## What is needed
Extract the entries in their exact form.

[[ Excerpted records open ]]

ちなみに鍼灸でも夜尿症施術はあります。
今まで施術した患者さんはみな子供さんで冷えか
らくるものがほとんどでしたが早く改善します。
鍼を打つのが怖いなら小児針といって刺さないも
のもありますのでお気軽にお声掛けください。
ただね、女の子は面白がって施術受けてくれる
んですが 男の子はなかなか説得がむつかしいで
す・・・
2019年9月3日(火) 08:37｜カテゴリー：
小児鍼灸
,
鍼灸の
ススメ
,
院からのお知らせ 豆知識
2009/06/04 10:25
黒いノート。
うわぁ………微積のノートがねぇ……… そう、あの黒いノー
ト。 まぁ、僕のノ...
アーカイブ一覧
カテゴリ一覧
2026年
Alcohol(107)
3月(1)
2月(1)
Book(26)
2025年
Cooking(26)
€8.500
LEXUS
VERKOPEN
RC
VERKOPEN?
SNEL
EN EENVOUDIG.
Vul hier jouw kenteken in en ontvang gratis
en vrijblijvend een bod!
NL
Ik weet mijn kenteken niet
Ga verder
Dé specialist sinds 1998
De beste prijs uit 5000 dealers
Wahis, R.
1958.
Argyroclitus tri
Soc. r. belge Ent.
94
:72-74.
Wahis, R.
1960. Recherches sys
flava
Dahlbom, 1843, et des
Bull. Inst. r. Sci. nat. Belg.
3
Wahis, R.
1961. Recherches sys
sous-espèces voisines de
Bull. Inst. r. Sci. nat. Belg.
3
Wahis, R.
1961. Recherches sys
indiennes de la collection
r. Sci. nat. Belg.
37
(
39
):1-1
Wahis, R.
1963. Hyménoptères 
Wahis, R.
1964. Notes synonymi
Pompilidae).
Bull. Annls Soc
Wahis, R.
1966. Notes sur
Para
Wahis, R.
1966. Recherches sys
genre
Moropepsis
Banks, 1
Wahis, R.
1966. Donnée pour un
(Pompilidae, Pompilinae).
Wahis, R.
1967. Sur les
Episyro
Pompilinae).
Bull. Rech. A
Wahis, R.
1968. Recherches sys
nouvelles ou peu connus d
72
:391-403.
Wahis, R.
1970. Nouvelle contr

[[ Excerpted records closed ]]

## Task answer
ちなみに鍼灸でも夜尿症施術はあります。
今まで施術した患者さんはみな子供さんで冷えか
らくるものがほとんどでしたが早く改善します。
鍼を打つのが怖いなら小児針といって刺さないも
のもありますのでお気軽にお声掛けください。
ただね、女の子は面白がって施術受けてくれる
んですが 男の子はなかなか説得がむつかしいで
す・・・
2019年9月3日(火) 08:37｜カテゴリー：
小児鍼灸
,
鍼灸の
ススメ
,
院からのお知らせ 豆知識
2009/06/04 10:25
黒いノート。
うわぁ………微積のノートがねぇ……… そう、あの黒いノー
ト。 まぁ、僕のノ...
アーカイブ一覧
カテゴリ一覧
2026年
Alcohol(107)
3月(1)
2月(1)
Book(26)
2025年
Cooking(26)
€8.500
LEXUS
VERKOPEN
RC
VERKOPEN?
SNEL
EN EENVOUDIG.
Vul hier jouw kenteken in en ontvang gratis
en vrijblijvend een bod!
NL
Ik weet mijn kenteken niet
Ga verder
Dé specialist sinds 1998
De beste prijs uit 5000 dealers
Wahis, R.
1958.
Argyroclitus tri
Soc. r. belge Ent.
94
:72-74.
Wahis, R.
1960. Recherches sys
flava
Dahlbom, 1843, et des
Bull. Inst. r. Sci. nat. Belg.
3
Wahis, R.
1961. Recherches sys
sous-espèces voisines de
Bull. Inst. r. Sci. nat. Belg.
3
Wahis, R.
1961. Recherches sys
indiennes de la collection
r. Sci. nat. Belg.
37
(
39
):1-1
Wahis, R.
1963. Hyménoptères 
Wahis, R.
1964. Notes synonymi
Pompilidae).
Bull. Annls Soc
Wahis, R.
1966. Notes sur
Para
Wahis, R.
1966. Recherches sys
genre
Moropepsis
Banks, 1
Wahis, R.
1966. Donnée pour un
(Pompilidae, Pompilinae).
Wahis, R.
1967. Sur les
Episyro
Pompilinae).
Bull. Rech. A
Wahis, R.
1968. Recherches sys
nouvelles ou peu connus d
72
:391-403.
Wahis, R.
1970. Nouvelle contr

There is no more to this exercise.